Monday, August 18, 2008


Sitting here, once again, in an airport. This time I'm on my way home to visit the fam. If I'm this close, and without job, I may as well get in some family time. Plus I'm desperate for a father's blessing. (Non-LDS friends: Dad holds the priesthood in my faith, and can give special blessings to his children. They've meant a great deal to me over the years.)

I was with a couple girlfriends the last night I was in Boston. We talked a little about the things we don't allow ourselves. I was telling them that I don't allow myself to feel anger openly. My friend said she did the same thing, only with sadness. These emotions make us feel weak. They felt like "should-not" feelings. And so we don't express them. Sometimes we don't even know we're having them.

My anger tends to come out in sarcasm. If you've read my blog, maybe this is apparent to you. Or, even worse, about every two years or so I have a complete blowout. A lash-out, a temper tantrum. I go off in a rage. I throw things, I scream, I get really crazy. And then I feel so incredibly awful aftterward I want to die. My most recent one was last month. And it was horrible. So I bought a book, and I started being honest about my inability to express anger and crap like that. And now instead of looking at my tantrum as something despicable, I'm starting to see it as an inevitable consequence for not dealing with it honestly.

I also think this blog (or rather, the last one) was an outlet for that anger, albeit a more civilized but brassy one. I admit I like my snark sometimes; it feels cathartic to be snarky. But I also want to be able to assert myself in person genuinely, not just cyber-sarcastically.

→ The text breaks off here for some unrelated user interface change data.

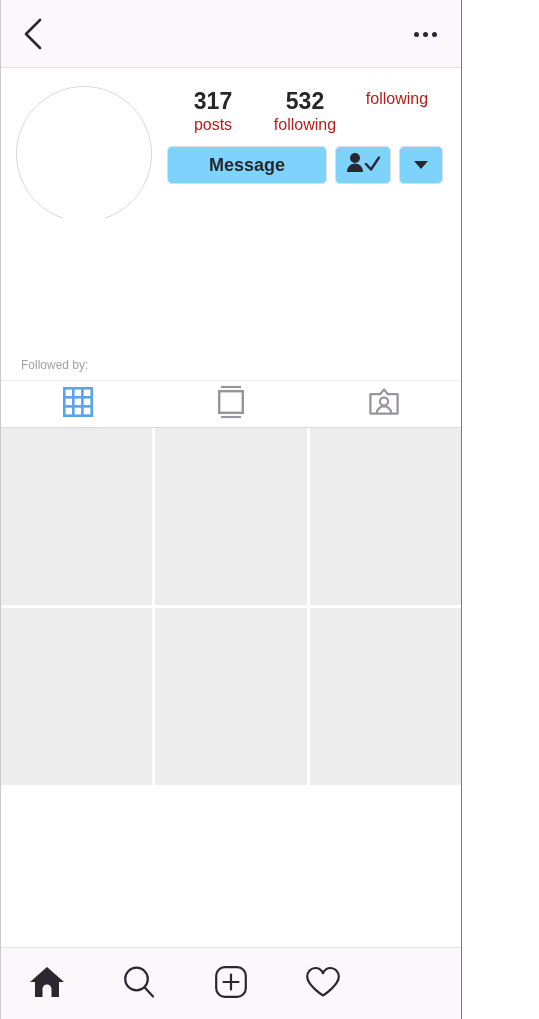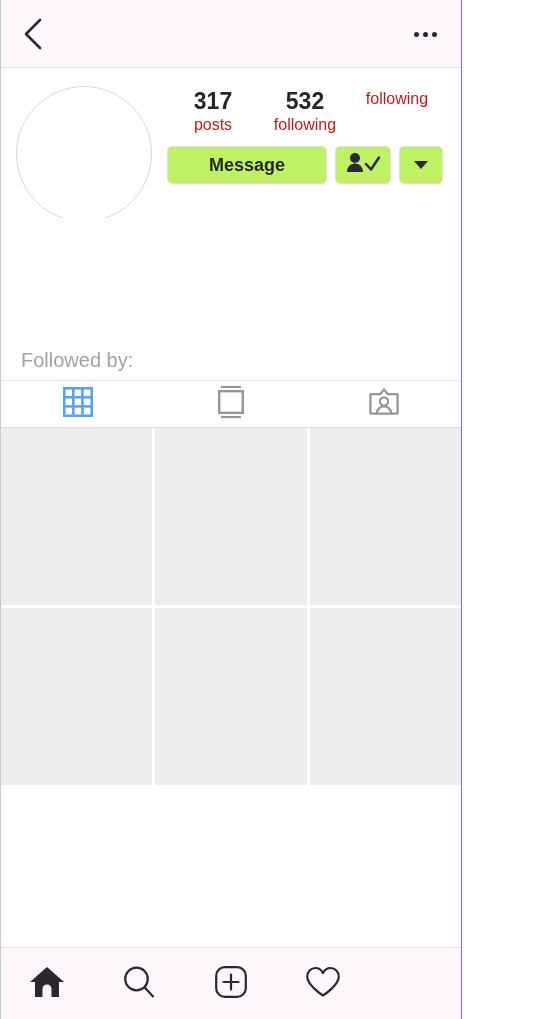--- a/index.html
+++ b/index.html
@@ -115,21 +115,21 @@
   }
   .actions-row {
     display: flex;
     align-items: center;
     gap: 8px;
     margin-top: 10px;
   }
   .btn {
     border: 1px solid #dededf;
     border-radius: 5px;
-    background: #bef264;
+    background: #7dd3fc;
     height: 38px;
     box-sizing: border-box;
     display: flex;
     align-items: center;
     justify-content: center;
   }
   .btn-message {
     flex: 1 1 auto;
     font-size: 18px;
     font-weight: bold;
@@ -162,21 +162,21 @@
     padding: 0 20px;
     font-size: 16px;
     color: #28262b;
     line-height: 22px;
     white-space: pre-line;
   }
   .followed-by {
     position: absolute;
     left: 20px;
     bottom: 8px;
-    font-size: 20px;
+    font-size: 12px;
     color: #a2a2a9;
   }
 
   
   .tab-strip {
     flex: 0 0 48px;
     height: 48px;
     display: flex;
     border-top: 1px solid #ececee;
     border-bottom: 1px solid #d9d9dd;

I've been trying to see all the different ways in which I distance myself from others, and eliminate them one by one. I've learned that my mismanagement of feelings is a huuuuge barrier. But I wouldn't have thought that it would be. Finally, I've reached a place where my need to connect overrides my need to be safe and sound.

I went to one of the university wards for church yesterday, and had a wonderful experience. I don't know what I was expecting, but it far exceeded those expectations. I came home feeling charged and optimistic about my new digs, and my ability to thrive therein. I'm hoping this will be the place where I try all this stuff out, all my new and improved life skills. Push back the temptation to stand alone and independent, soften, and reach out in openness. Oh man, I really hope I can do this.


Anonymous said...

Mary@McCormick: Learning to express emotions is hard to do. I do the same thing. I repress my frustration with certain situations and just end up exploding and then feel awful. I have a sister who is a therapist and she constantly expresses her emotions. If you say or do something to her that she interprets is being mean she will politely but firmly state, "I did not appreciate your comment and please don't talk to me that way again." She says this to everyone - her boss, clients, people at the store, etc. She really stands by it. I tried it a couple of times and it really catches the other person off guard - plus it feels good and just let someone know when they are being a jerk. They are not expecting it and usually apologize. In society we are just taught to grin and bear everything without expressing ourselves and it can and will catch up to us.

Grandy said...

Having been on the side of the bottle-up of emotions, I very much understand ther verbal vomit that follows.

I too have high hopes for you in your new digs.